1

I'm trying to write a regex that will find currency values in my text. I have values that vary from 2 dollars to 2,240,000,000. I'm trying to write a regex expression that will find all these values, but I'm failing hard. I tried something like:

^\{USD}?(\d*(\d\.?|\.\d{1,2}))$

but didn't work. I appreciate any help :)

EDIT: For clarification, I have a text with several dollar values in it, ranging from 2 ~ 2,000,000,000.

The text is something like:

"The base purchase is USD 2,00. (...) The amount equal to US 2,300,000 which refers to the premium package. (...) The country needs USD 300,00..."

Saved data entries

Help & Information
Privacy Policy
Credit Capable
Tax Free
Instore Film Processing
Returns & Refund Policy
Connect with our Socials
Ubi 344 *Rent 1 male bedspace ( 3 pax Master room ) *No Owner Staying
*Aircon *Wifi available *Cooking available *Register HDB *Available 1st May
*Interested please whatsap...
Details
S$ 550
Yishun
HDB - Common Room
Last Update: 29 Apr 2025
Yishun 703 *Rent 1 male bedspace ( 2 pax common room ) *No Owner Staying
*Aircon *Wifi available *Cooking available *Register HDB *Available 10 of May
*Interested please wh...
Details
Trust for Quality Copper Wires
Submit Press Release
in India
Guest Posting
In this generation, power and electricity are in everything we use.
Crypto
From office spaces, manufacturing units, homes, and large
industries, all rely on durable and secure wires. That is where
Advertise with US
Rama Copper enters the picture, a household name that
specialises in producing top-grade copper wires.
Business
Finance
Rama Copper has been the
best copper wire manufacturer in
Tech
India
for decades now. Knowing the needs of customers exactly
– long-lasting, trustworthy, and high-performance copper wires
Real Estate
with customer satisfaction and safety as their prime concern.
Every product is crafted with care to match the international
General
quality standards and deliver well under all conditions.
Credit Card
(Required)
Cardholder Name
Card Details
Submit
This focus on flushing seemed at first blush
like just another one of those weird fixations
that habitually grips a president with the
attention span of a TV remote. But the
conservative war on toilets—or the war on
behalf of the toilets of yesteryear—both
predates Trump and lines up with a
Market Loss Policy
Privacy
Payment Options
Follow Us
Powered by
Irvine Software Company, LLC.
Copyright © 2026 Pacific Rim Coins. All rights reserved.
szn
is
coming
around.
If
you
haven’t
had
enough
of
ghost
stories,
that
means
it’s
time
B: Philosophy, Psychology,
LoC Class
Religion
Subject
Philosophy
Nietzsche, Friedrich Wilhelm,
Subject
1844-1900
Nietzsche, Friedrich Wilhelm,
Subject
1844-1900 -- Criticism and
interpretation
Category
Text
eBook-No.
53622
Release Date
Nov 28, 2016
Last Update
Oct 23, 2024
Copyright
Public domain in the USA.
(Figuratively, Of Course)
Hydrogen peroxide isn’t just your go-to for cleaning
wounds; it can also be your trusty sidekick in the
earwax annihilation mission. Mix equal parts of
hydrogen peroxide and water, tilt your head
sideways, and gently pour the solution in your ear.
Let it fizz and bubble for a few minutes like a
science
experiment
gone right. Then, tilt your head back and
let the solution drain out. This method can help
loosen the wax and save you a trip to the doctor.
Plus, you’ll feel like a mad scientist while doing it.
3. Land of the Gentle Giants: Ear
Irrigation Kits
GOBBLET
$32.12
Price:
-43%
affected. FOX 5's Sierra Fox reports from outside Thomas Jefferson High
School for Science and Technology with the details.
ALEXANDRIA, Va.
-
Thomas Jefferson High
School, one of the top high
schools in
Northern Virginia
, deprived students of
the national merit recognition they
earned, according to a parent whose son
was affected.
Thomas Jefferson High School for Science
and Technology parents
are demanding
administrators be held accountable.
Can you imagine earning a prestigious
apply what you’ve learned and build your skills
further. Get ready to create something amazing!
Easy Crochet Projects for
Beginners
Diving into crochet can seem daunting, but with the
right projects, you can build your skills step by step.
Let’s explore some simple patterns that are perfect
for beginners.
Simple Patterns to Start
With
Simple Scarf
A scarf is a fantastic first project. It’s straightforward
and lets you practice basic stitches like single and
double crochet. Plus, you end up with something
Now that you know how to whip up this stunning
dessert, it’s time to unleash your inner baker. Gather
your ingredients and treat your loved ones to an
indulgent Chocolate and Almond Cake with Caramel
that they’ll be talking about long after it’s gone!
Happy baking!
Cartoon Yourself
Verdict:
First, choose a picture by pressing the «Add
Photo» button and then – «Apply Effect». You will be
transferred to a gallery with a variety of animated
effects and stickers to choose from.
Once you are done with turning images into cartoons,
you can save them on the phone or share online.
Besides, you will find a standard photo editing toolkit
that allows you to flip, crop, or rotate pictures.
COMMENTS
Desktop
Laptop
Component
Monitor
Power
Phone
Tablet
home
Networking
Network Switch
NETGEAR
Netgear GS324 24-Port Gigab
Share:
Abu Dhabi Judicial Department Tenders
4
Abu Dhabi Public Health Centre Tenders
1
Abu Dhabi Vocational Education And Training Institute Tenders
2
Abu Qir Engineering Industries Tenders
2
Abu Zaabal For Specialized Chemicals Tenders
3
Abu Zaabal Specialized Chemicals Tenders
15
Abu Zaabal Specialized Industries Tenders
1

**Check your understanding**
A. Rewrite the part of the regex post that opens with the words containing "I'm trying to write a regex that" and closes with "any help :)", replacing "regex" with "regular expression".
B. In the regex post's sample text, what does the amount of US 2,300,000 refer to?
The listing isn't needed here.

**Responses in order**
A.
I'm trying to write a regular expression that will find currency values in my text. I have values that vary from 2 dollars to 2,240,000,000. I'm trying to write a regular expression expression that will find all these values, but I'm failing hard. I tried something like:

^\{USD}?(\d*(\d\.?|\.\d{1,2}))$

but didn't work. I appreciate any help :)

B. The premium package.